╭─ Data excerpts
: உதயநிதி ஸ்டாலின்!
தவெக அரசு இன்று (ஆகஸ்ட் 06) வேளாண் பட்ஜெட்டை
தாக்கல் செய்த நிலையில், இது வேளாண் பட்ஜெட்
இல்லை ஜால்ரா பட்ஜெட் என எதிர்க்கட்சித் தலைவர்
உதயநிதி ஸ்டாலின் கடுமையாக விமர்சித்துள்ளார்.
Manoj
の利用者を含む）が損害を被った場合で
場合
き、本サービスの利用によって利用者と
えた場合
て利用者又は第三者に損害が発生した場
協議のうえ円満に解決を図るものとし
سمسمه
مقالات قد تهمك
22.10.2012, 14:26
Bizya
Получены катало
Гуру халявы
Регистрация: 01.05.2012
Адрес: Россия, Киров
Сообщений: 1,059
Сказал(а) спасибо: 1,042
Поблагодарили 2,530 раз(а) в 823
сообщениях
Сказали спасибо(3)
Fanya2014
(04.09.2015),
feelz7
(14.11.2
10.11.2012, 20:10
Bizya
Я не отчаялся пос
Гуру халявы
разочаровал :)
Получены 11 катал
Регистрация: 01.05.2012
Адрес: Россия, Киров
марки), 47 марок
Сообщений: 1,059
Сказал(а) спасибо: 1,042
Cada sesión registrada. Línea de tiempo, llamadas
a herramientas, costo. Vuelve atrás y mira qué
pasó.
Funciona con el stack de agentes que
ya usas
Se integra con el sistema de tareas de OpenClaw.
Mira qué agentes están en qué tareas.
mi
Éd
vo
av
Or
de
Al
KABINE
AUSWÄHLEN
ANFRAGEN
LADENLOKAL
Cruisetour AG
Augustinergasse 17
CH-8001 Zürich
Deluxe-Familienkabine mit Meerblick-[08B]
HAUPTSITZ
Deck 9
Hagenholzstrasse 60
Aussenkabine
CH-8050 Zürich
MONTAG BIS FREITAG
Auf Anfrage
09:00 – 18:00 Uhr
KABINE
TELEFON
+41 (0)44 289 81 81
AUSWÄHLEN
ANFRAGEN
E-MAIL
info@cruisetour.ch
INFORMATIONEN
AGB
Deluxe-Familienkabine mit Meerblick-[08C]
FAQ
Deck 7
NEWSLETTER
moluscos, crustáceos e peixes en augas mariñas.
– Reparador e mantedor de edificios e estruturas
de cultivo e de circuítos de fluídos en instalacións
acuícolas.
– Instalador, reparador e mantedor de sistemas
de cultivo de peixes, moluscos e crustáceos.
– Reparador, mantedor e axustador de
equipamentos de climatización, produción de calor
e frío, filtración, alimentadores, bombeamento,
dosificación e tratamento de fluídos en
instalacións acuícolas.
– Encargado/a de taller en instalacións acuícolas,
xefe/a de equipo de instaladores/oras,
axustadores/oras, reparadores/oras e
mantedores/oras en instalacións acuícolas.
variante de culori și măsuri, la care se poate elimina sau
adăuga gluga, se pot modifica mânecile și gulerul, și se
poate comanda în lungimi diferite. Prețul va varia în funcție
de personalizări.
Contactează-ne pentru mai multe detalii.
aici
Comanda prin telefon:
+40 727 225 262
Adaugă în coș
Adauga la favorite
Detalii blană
╰─
■ **Work item**
Return only those lines that run from the one containing "dosificación e tratamento de fluídos en" through the end of the entries, keeping each exactly as written.

■ **Task answer**
dosificación e tratamento de fluídos en
instalacións acuícolas.
– Encargado/a de taller en instalacións acuícolas,
xefe/a de equipo de instaladores/oras,
axustadores/oras, reparadores/oras e
mantedores/oras en instalacións acuícolas.
variante de culori și măsuri, la care se poate elimina sau
adăuga gluga, se pot modifica mânecile și gulerul, și se
poate comanda în lungimi diferite. Prețul va varia în funcție
de personalizări.
Contactează-ne pentru mai multe detalii.
aici
Comanda prin telefon:
+40 727 225 262
Adaugă în coș
Adauga la favorite
Detalii blană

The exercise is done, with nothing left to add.